[Opening MATERIAL PROVIDED section]
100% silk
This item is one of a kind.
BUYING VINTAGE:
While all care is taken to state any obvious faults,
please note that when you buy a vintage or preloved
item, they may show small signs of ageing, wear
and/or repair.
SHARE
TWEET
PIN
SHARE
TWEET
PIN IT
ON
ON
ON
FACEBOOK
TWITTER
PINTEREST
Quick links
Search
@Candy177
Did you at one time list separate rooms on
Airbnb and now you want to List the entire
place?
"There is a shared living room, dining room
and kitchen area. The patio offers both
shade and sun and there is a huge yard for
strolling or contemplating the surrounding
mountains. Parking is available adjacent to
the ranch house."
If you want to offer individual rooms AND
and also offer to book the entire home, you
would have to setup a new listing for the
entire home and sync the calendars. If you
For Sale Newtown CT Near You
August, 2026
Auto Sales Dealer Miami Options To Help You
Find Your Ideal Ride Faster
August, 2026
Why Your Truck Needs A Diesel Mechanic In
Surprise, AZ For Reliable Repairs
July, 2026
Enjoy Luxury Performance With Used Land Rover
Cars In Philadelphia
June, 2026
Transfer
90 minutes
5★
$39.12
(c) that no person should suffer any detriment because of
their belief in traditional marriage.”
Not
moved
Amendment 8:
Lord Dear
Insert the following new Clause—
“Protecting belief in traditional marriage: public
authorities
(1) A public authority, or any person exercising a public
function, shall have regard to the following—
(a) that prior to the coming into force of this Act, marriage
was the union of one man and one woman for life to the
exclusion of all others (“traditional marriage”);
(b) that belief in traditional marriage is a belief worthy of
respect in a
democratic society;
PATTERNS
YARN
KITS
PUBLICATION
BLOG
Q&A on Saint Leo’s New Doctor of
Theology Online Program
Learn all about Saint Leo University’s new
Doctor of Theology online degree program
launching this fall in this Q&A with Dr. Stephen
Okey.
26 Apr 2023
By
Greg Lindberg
[Closing MATERIAL PROVIDED section]
- **TASK DIRECTIONS**
Copy the data above in full, character for character.

- **THE ANSWER**
100% silk
This item is one of a kind.
BUYING VINTAGE:
While all care is taken to state any obvious faults,
please note that when you buy a vintage or preloved
item, they may show small signs of ageing, wear
and/or repair.
SHARE
TWEET
PIN
SHARE
TWEET
PIN IT
ON
ON
ON
FACEBOOK
TWITTER
PINTEREST
Quick links
Search
@Candy177
Did you at one time list separate rooms on
Airbnb and now you want to List the entire
place?
"There is a shared living room, dining room
and kitchen area. The patio offers both
shade and sun and there is a huge yard for
strolling or contemplating the surrounding
mountains. Parking is available adjacent to
the ranch house."
If you want to offer individual rooms AND
and also offer to book the entire home, you
would have to setup a new listing for the
entire home and sync the calendars. If you
For Sale Newtown CT Near You
August, 2026
Auto Sales Dealer Miami Options To Help You
Find Your Ideal Ride Faster
August, 2026
Why Your Truck Needs A Diesel Mechanic In
Surprise, AZ For Reliable Repairs
July, 2026
Enjoy Luxury Performance With Used Land Rover
Cars In Philadelphia
June, 2026
Transfer
90 minutes
5★
$39.12
(c) that no person should suffer any detriment because of
their belief in traditional marriage.”
Not
moved
Amendment 8:
Lord Dear
Insert the following new Clause—
“Protecting belief in traditional marriage: public
authorities
(1) A public authority, or any person exercising a public
function, shall have regard to the following—
(a) that prior to the coming into force of this Act, marriage
was the union of one man and one woman for life to the
exclusion of all others (“traditional marriage”);
(b) that belief in traditional marriage is a belief worthy of
respect in a
democratic society;
PATTERNS
YARN
KITS
PUBLICATION
BLOG
Q&A on Saint Leo’s New Doctor of
Theology Online Program
Learn all about Saint Leo University’s new
Doctor of Theology online degree program
launching this fall in this Q&A with Dr. Stephen
Okey.
26 Apr 2023
By
Greg Lindberg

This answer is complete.